这取决于如何应用不正确的解码。如果使用Windows代码页(如CP1252),如果CP1252范围之外的UTF-8字节无论如何都被强制解码,您最终可能无法将可编码的Unicode数据反馈回CP1252。
The best way to repair such mistakes is using the ftfy
library, which knows how to deal with forced-decoded Mojibake texts for a variety of codecs.
修复此类错误的最佳方法是使用ftfy库,该库知道如何处理各种编解码器的强制解码Mojibake文本。
For your small sample, Latin-1 appears to work just fine:
对于您的小样本,Latin-1似乎工作得很好:
>>> unicode_string = u'\xE5\xB1\xB1\xE4\xB8\x9C \xE6\x97\xA5\xE7\x85\xA7'
>>> print unicode_string.encode('latin1').decode('utf8')
山东 日照
>>> import ftfy
>>> print ftfy.fix_text(unicode_string)
山东 日照
If you have the literal character \
, x
, followed by two digits, you have another layer of encoding where the bytes where replaced by 4 characters each. You'd have to 'decode' those to actual bytes first, by asking Python to interpret the escapes with the string_escape
codec:
如果你有文字字符\,x,后跟两个数字,你有另一层编码,其中每个字节被4个字符替换。您必须首先通过要求Python使用string_escape编解码器解释转义来“解码”那些实际的字节:
>>> unicode_string = ur'\xE5\xB1\xB1\xE4\xB8\x9C \xE6\x97\xA5\xE7\x85\xA7'
>>> unicode_string
u'\\xE5\\xB1\\xB1\\xE4\\xB8\\x9C \\xE6\\x97\\xA5\\xE7\\x85\\xA7'
>>> print unicode_string.decode('string_escape').decode('utf8')
山东 日照
'string_escape'
is a Python 2 only codec that produces a bytestring, so it is safe to decode that as UTF-8 afterwards.

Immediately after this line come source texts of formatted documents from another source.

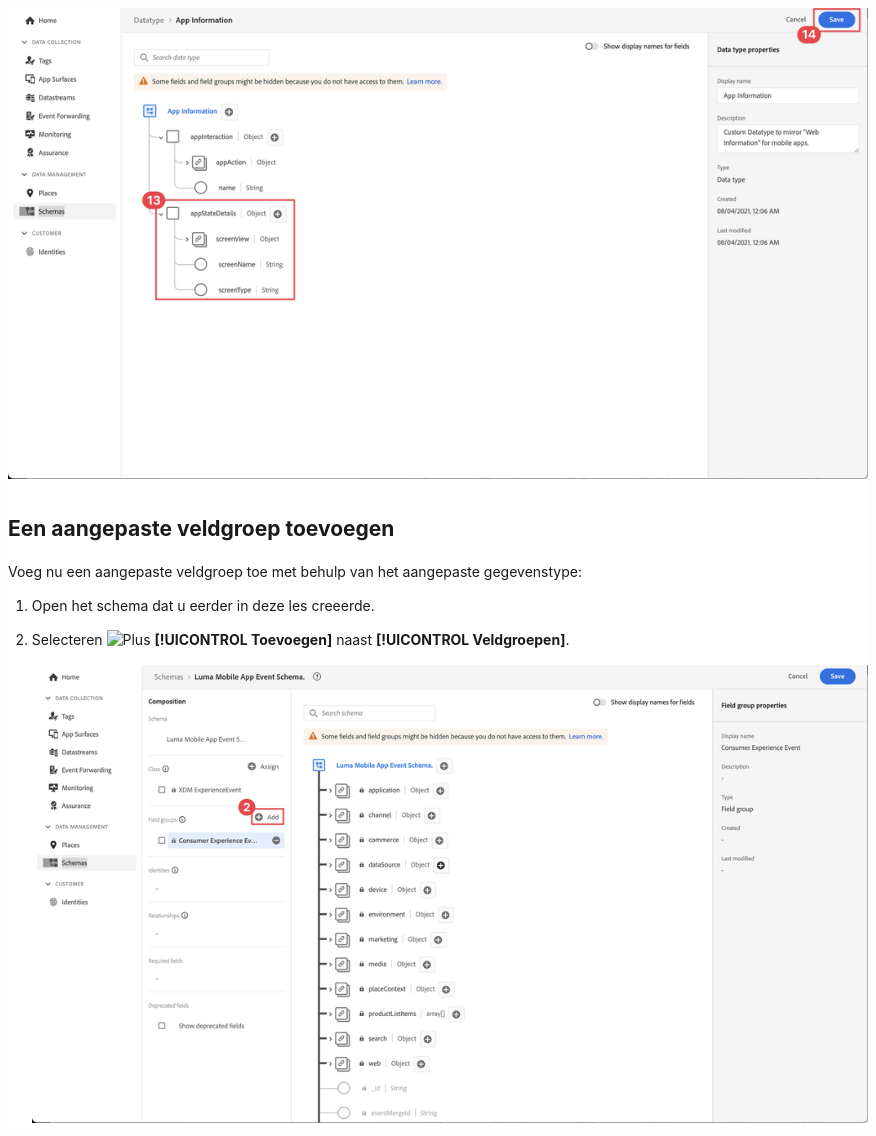    ![Eindstaat van gegevenstype](assets/schema-datatype-final.png)

## Een aangepaste veldgroep toevoegen

Voeg nu een aangepaste veldgroep toe met behulp van het aangepaste gegevenstype:

1. Open het schema dat u eerder in deze les creeerde.

1. Selecteren ![Plus](https://spectrum.adobe.com/static/icons/workflow_18/Smock_AddCircle_18_N.svg) **[!UICONTROL Toevoegen]** naast **[!UICONTROL Veldgroepen]**.

   ![Nieuwe veldgroep toevoegen](assets/schema-fieldgroup-add.png)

'string_escape'是一个只生成字节串的Python 2编解码器,因此可以安全地将其解码为UTF-8。
#1
7
If you printed the repr()
output of your unicode
string then you appear to have a Mojibake, bytes data decoded using the wrong encoding.
如果您打印了unicode字符串的repr()输出,那么您似乎有一个Mojibake,使用错误的编码解码字节数据。

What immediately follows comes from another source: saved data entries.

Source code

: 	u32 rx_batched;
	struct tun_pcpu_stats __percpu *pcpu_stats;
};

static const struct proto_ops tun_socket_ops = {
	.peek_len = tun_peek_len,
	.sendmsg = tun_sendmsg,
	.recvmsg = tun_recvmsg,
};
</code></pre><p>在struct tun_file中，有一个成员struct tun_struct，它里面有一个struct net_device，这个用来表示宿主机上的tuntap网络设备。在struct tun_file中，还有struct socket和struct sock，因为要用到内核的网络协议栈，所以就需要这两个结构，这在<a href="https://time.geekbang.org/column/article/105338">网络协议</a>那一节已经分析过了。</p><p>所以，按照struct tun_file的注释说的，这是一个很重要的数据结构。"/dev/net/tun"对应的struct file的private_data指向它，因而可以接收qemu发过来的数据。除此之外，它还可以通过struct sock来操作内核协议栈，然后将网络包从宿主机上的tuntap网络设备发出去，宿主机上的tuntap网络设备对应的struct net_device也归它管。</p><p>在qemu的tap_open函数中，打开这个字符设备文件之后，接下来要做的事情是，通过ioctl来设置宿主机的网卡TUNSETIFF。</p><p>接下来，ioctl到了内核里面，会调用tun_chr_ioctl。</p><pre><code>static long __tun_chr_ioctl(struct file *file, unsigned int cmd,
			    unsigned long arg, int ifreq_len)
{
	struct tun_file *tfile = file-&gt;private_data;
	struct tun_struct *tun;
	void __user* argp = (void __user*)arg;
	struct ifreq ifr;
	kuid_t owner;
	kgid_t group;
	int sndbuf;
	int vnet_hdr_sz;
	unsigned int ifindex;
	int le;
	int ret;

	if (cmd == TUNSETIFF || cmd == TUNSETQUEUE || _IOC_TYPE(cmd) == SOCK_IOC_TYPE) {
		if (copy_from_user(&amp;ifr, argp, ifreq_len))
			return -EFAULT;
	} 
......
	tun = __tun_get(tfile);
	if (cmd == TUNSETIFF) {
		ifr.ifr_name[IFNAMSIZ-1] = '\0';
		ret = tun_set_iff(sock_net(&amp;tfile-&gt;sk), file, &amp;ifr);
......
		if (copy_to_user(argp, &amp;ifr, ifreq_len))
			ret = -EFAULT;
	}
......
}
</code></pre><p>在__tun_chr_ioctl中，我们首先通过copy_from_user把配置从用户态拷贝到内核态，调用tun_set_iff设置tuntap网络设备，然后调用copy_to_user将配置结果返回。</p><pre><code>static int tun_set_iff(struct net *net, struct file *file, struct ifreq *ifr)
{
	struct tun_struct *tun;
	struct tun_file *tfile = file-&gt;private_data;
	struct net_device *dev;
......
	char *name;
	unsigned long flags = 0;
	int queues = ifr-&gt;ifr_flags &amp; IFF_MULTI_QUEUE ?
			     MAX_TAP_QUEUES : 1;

First encode back to bytes, then decode using the right codec. This may be as simple as encoding as Latin-1:
首先编码回字节,然后使用正确的编解码器进行解码。这可能像编码Latin-1一样简单:
unicode_string.encode('latin1').decode('utf8')
This depends on how the incorrect decoding was applied however. If a Windows codepage (like CP1252) was used, you can end up with Unicode data that is not actually encodable back to CP1252 if UTF-8 bytes outside the CP1252 range were force-decoded anyway.
这取决于如何应用不正确的解码。如果使用Windows代码页(如CP1252),如果CP1252范围之外的UTF-8字节无论如何都被强制解码,您最终可能无法将可编码的Unicode数据反馈回CP1252。
The best way to repair such mistakes is using the ftfy
library, which knows how to deal with forced-decoded Mojibake texts for a variety of codecs.
修复此类错误的最佳方法是使用ftfy库,该库知道如何处理各种编解码器的强制解码Mojibake文本。
For your small sample, Latin-1 appears to work just fine:
对于您的小样本,Latin-1似乎工作得很好:
>>> unicode_string = u'\xE5\xB1\xB1\xE4\xB8\x9C \xE6\x97\xA5\xE7\x85\xA7'
>>> print unicode_string.encode('latin1').decode('utf8')
山东 日照
>>> import ftfy
>>> print ftfy.fix_text(unicode_string)
山东 日照
If you have the literal character \
, x
, followed by two digits, you have another layer of encoding where the bytes where replaced by 4 characters each. You'd have to 'decode' those to actual bytes first, by asking Python to interpret the escapes with the string_escape
codec:
如果你有文字字符\,x,后跟两个数字,你有另一层编码,其中每个字节被4个字符替换。您必须首先通过要求Python使用string_escape编解码器解释转义来“解码”那些实际的字节:
>>> unicode_string = ur'\xE5\xB1\xB1\xE4\xB8\x9C \xE6\x97\xA5\xE7\x85\xA7'
>>> unicode_string
u'\\xE5\\xB1\\xB1\\xE4\\xB8\\x9C \\xE6\\x97\\xA5\\xE7\\x85\\xA7'
>>> print unicode_string.decode('string_escape').decode('utf8')
山东 日照
'string_escape'
is a Python 2 only codec that produces a bytestring, so it is safe to decode that as UTF-8 afterwards.
'string_escape'是一个只生成字节串的Python 2编解码器,因此可以安全地将其解码为UTF-8。